Anne Ruth Semple (June 9, 1900 – October 25, 1987), sometimes written Ann Semple, was a Native American writer and professor. She was the fifth poet laureate of the state of Oklahoma, appointed in 1944. She taught at Southeastern Oklahoma State University from 1947 to 1965.

== Early life and education ==
Semple was born in Caddo, Oklahoma, the daughter of Charles Alexander Semple and Minnie E. Pitchlynn Semple. She was an enrolled member of the Choctaw nation, and the great-granddaughter of Peter Pitchlynn (Snapping Turtle), who served as chief of the Choctaw nation in the 1860s. Her brother William Finley Semple was chief of the Choctaw nation from 1918 to 1922, and served in the Oklahoma legislature.

Semple attended high school at the Oklahoma Presbyterian College. She earned a bachelor's degree in 1933 at Southeastern State College. She pursued further studies at Austin College in Texas, where she wrote a master's thesis on Native American folklore in Oklahoma. She completed doctoral studies at Oklahoma Agricultural and Mechanical College, (now Oklahoma State University), with a 1955 dissertation on the history of Oklahoma Presbyterian College.

== Career ==
Semple was the fifth poet laureate of Oklahoma, appointed in 1944 by Governor Robert S. Kerr. She was the first Native American writer to hold the position of Poet Laureate in any U.S. state. She was a member of the Oklahoma Poetry Society, Sigma Tau Delta, the Oklahoma Writers' Club, the Oklahoma Educational Association, Phi Alpha Theta, Delta Kappa Gamma, the Ohoyohoma Club, and the California Federation of Chaparral Poets.

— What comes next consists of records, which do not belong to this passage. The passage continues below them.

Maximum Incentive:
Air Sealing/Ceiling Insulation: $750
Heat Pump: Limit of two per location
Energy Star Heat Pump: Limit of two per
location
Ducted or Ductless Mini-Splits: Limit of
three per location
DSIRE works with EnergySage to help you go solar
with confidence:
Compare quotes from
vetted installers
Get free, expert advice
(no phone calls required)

Semple was a professor of education at Southeastern Oklahoma State University from at least 1947 until 1965. She spoke about her work to community groups.

== Publications ==
- "One of Many" (1931, essay)
- Prairie-Born: A Book of Verse (1942)
- "Christian Leaders Developed at Oklahoma Presbyterian College" (1946)
- Ties that Bind: The Story of Oklahoma Presbyterian College (1957)

== Personal life and legacy ==
Semple died in 1987, at the age of 87, in Oklahoma. Her grave is in Gethsemane Cemetery in Caddo, Oklahoma. Her papers are in the collection of the Oklahoma Historical Society. The Semple Family Museum of Native American Art at Southeastern Oklahoma State University is named for her family. Her great-niece Jane Semple Umsted is an artist who was appointed to the board of trustees of the Institute of American Indian Arts in 2023.